Public interest is much harder to argue in higher education. There are many applications of academic scholarship and teaching that create obvious benefits to society, as recently highlighted by Bill Rammell, vice-chancellor at Bedfordshire. But, at its core, the purpose of academic research lies in the intrinsic value of knowledge. By definition, the societal benefits that arise from this are speculative and, in many instances, may accrue only for subsequent generations.
Nonetheless, it is entirely possible to define the public value of higher education in ways that recognise this. An analogy from the BBC is its investment in current affairs. Few viewers watch a programme such as Panorama very regularly, if at all, but they understand its value to the public sphere and are content for their licence fees to fund it.
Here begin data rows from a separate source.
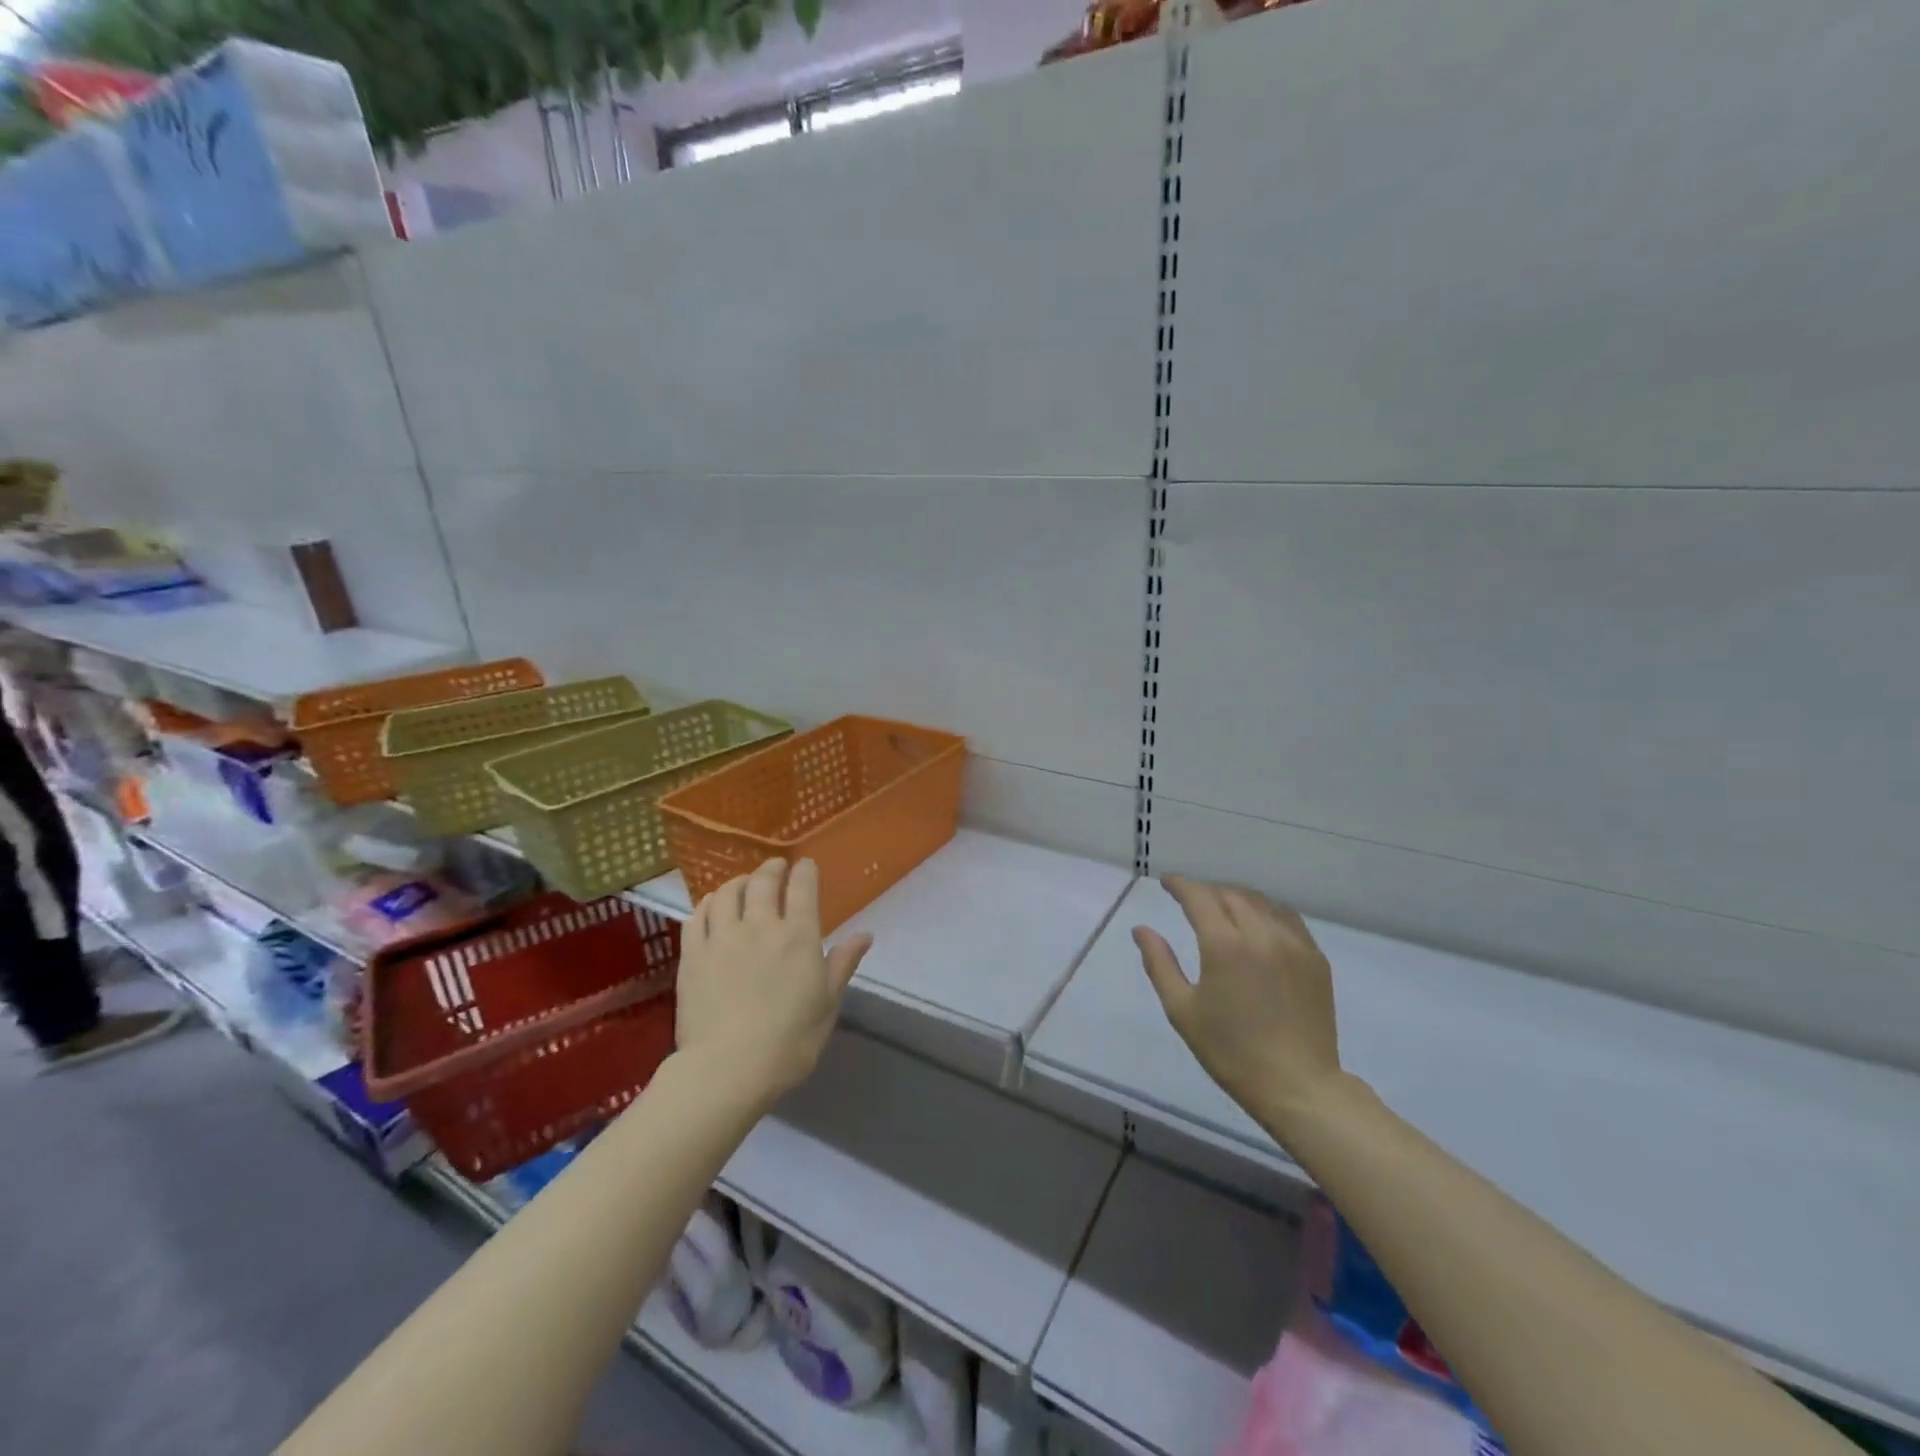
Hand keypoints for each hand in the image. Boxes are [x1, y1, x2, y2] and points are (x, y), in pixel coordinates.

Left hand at [676, 858, 872, 1104]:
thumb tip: (865, 935)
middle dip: (771, 868)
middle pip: (763, 882)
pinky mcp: (693, 954)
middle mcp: (760, 926)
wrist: (729, 1068)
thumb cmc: (790, 1040)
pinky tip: (712, 906)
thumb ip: (843, 964)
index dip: (805, 871)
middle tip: (775, 867)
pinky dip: (708, 903)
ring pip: (728, 892)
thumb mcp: (827, 1004)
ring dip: (738, 881)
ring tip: (743, 883)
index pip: (803, 887)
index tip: (805, 866)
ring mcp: (722, 937)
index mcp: (799, 935)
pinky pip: (697, 916)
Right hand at [1133, 875, 1346, 1136]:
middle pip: (1230, 895)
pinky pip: (1288, 919)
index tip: (1166, 882)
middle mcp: (1260, 934)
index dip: (1180, 884)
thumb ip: (1159, 963)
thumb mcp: (1182, 1010)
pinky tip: (1259, 923)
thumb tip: (1142, 930)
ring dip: (1236, 897)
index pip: (1198, 897)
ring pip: (1261, 902)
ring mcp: (1293, 944)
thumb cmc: (1230, 1051)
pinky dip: (1266, 911)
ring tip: (1222, 906)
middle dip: (1206, 890)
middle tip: (1190, 898)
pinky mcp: (1315, 958)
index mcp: (1224, 945)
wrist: (1297, 1086)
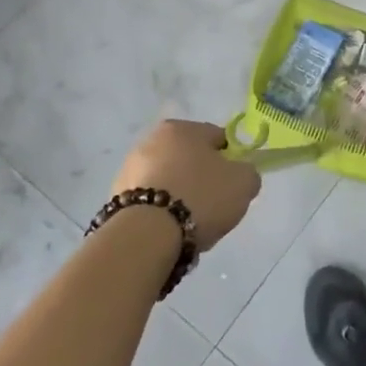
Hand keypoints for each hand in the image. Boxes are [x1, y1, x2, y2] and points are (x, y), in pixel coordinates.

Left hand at [111, 121, 260, 250]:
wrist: (147, 237)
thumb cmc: (200, 197)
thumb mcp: (244, 182)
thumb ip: (248, 172)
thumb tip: (241, 174)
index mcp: (181, 128)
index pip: (217, 138)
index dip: (231, 161)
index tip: (233, 184)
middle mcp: (151, 140)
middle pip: (190, 159)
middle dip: (202, 179)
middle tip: (213, 205)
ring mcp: (129, 169)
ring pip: (169, 181)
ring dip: (180, 196)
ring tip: (190, 224)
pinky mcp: (116, 199)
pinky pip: (151, 202)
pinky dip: (161, 213)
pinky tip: (170, 232)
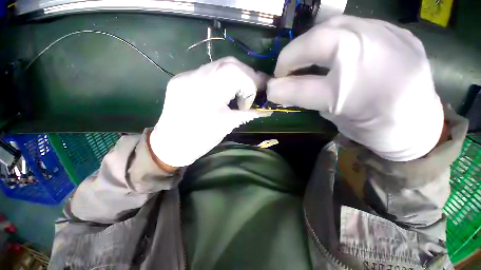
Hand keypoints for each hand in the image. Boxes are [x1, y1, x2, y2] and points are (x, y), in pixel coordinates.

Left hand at [150, 57, 269, 166]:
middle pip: (228, 63)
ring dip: (234, 77)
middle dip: (245, 76)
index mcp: (206, 91)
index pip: (236, 71)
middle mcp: (194, 76)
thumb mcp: (226, 126)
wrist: (169, 145)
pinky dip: (221, 79)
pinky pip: (208, 72)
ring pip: (218, 65)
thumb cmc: (199, 139)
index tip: (251, 101)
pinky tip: (223, 91)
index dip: (250, 84)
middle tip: (251, 91)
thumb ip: (247, 114)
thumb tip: (266, 111)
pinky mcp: (182, 79)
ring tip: (238, 92)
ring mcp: (186, 75)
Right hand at [267, 16, 443, 160]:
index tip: (273, 85)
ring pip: (336, 24)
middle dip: (293, 53)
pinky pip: (355, 24)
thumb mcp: (333, 117)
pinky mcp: (398, 32)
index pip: (304, 85)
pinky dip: (334, 36)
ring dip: (311, 42)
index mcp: (355, 92)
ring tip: (305, 57)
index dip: (282, 83)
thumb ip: (302, 99)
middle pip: (320, 39)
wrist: (420, 125)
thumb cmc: (373, 128)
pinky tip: (332, 50)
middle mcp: (373, 56)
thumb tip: (274, 90)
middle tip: (286, 68)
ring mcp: (390, 36)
The BBC used its public value narrative ten years ago to secure an advantageous new charter. Although its financial position has declined since, the corporation has still been remarkably effective in the latest charter negotiations. Its purposes remain recognised and it has gained a predictable income stream of compulsory licence fee funding for another decade.
When this previous charter was developed, public value analysis secured a framework for the BBC to set the foundations for the current era of broadcasting, characterised by on-demand viewing by iPlayer and HDTV. Insofar as the BBC has lost its way, it could be argued that this is because it has strayed from the thinking of public purposes. More attention by management to the public purposes would have clarified the BBC’s interest in broadcasting its findings about Jimmy Saville. Its purpose to inform citizenship might have encouraged it to take a more robust view of its independence and impartiality in the EU referendum campaign, with more testing on behalf of audiences of conflicting and sometimes untrue claims. There are prescient lessons here for universities.
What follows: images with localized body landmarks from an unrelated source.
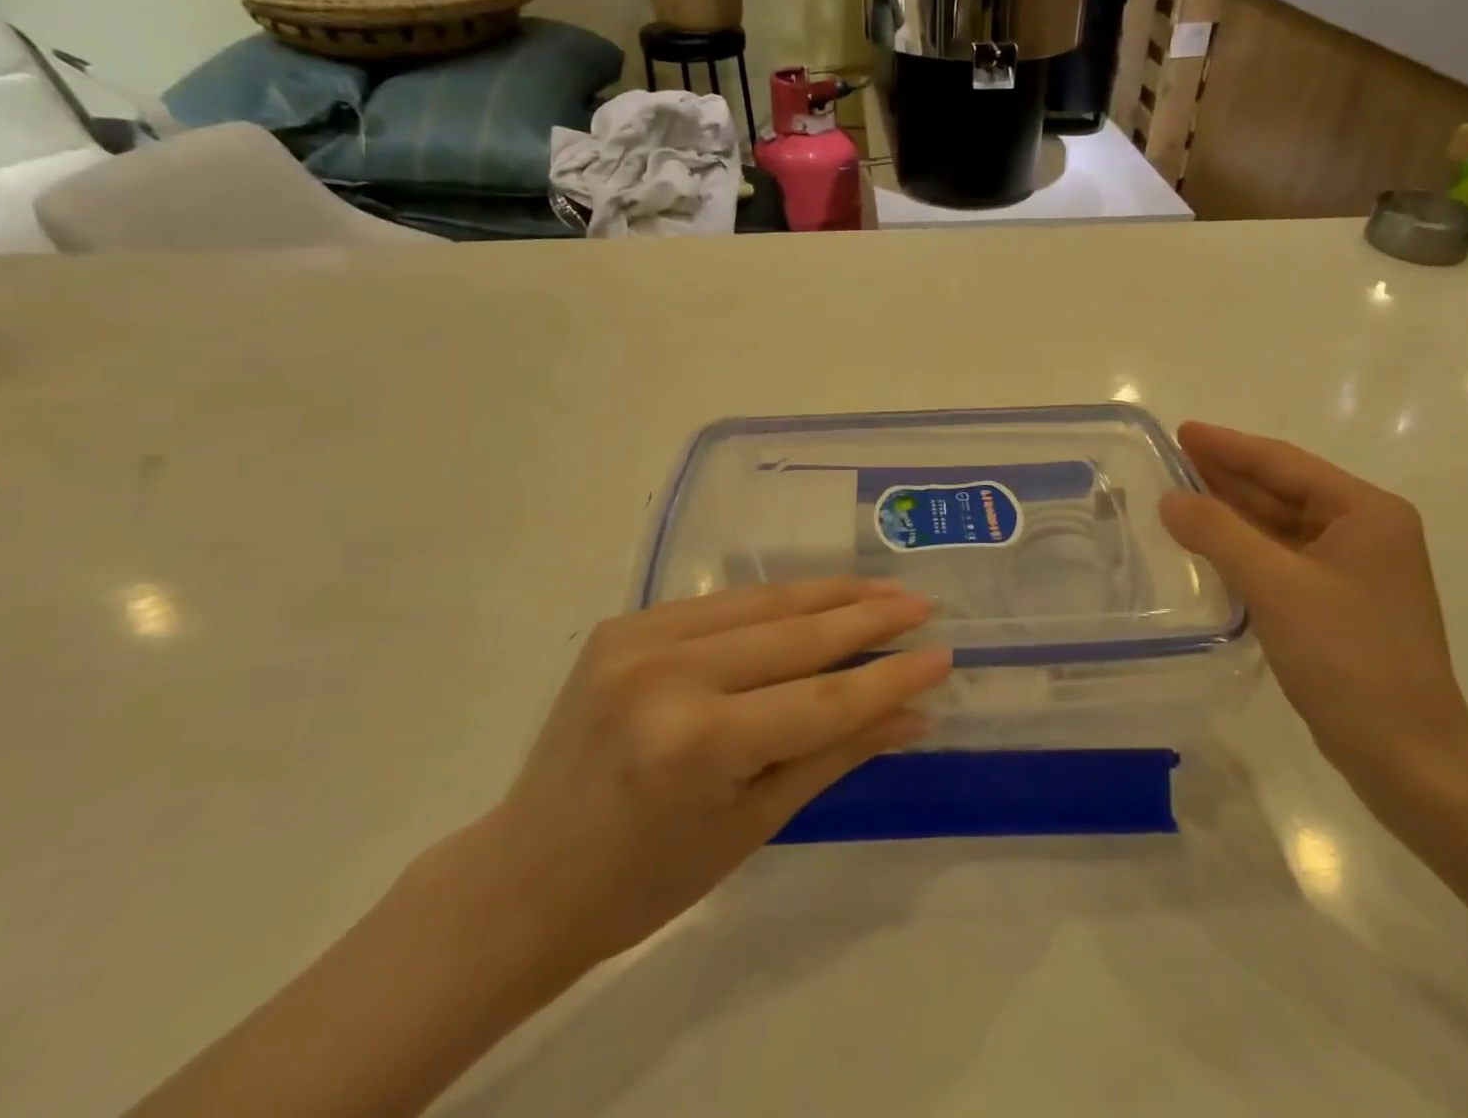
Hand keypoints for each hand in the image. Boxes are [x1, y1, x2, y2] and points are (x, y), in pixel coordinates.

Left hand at [460, 579, 947, 977]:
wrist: (524, 876)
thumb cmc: (646, 879)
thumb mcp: (754, 824)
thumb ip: (836, 754)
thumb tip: (914, 714)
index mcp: (697, 742)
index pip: (822, 698)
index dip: (890, 676)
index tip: (943, 654)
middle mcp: (668, 673)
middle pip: (796, 636)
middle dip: (869, 617)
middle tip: (922, 604)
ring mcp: (639, 637)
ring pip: (762, 603)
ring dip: (829, 594)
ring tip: (883, 588)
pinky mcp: (624, 622)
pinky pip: (722, 604)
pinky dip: (776, 600)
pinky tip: (816, 597)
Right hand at [1159, 423, 1467, 814]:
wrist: (1407, 757)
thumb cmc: (1349, 659)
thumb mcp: (1277, 586)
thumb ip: (1219, 533)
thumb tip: (1171, 499)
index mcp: (1366, 512)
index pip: (1284, 463)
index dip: (1228, 446)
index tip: (1182, 431)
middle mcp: (1365, 531)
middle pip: (1282, 490)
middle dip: (1227, 475)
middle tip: (1171, 458)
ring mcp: (1353, 570)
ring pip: (1279, 526)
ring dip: (1231, 511)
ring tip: (1178, 494)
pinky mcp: (1338, 604)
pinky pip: (1280, 558)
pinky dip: (1243, 547)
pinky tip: (1208, 544)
On the face of it, the higher education sector is in a weaker position than the BBC. It has to overcome the disadvantage of its fragmentation to present a robust voice to policy makers and the wider public. Compared with other sectors, it has enjoyed a good financial settlement through austerity – but at what cost? The marketisation and commodification of education and research have proved an anathema to many working the sector.
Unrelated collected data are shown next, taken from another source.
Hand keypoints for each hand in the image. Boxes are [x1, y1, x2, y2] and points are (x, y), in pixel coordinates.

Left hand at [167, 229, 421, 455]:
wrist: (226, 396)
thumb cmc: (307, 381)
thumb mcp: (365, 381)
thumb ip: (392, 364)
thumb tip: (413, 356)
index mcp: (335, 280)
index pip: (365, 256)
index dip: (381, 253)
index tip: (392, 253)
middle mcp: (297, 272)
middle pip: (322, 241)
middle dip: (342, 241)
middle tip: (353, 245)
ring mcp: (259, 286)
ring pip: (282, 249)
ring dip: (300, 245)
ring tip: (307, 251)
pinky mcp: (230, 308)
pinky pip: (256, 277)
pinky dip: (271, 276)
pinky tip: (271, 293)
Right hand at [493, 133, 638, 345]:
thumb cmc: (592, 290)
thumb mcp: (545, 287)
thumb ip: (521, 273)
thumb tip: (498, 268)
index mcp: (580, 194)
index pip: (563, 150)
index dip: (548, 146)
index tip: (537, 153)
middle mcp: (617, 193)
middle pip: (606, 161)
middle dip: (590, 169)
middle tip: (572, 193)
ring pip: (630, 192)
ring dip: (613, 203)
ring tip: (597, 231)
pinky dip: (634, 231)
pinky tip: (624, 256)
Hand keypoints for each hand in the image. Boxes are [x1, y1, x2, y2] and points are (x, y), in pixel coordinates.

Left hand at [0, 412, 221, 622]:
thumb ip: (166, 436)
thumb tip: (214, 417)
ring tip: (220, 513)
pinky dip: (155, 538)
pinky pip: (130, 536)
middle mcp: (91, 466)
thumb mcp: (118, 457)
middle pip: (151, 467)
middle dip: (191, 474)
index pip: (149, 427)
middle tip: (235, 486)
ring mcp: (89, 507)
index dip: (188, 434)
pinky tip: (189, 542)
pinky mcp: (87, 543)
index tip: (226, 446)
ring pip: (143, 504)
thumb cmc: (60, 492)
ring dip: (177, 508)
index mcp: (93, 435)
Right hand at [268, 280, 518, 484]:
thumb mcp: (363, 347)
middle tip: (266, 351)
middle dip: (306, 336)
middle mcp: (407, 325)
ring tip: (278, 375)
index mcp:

As universities contemplate the gulf between themselves and the public that Brexit has revealed, public value thinking could help them get closer to their communities and articulate purposes that the public would get behind. This in turn could help diffuse tension between academics and managers, if managerialism were mobilised in the service of a project that academics might find more inspiring. Clarity of purpose would allow for greater differentiation between universities – research-intensives, balanced, teaching-focussed – and, more importantly, provide a more robust foundation for dealing with government and the new regulator, the OfS, as we enter the Brexit-era.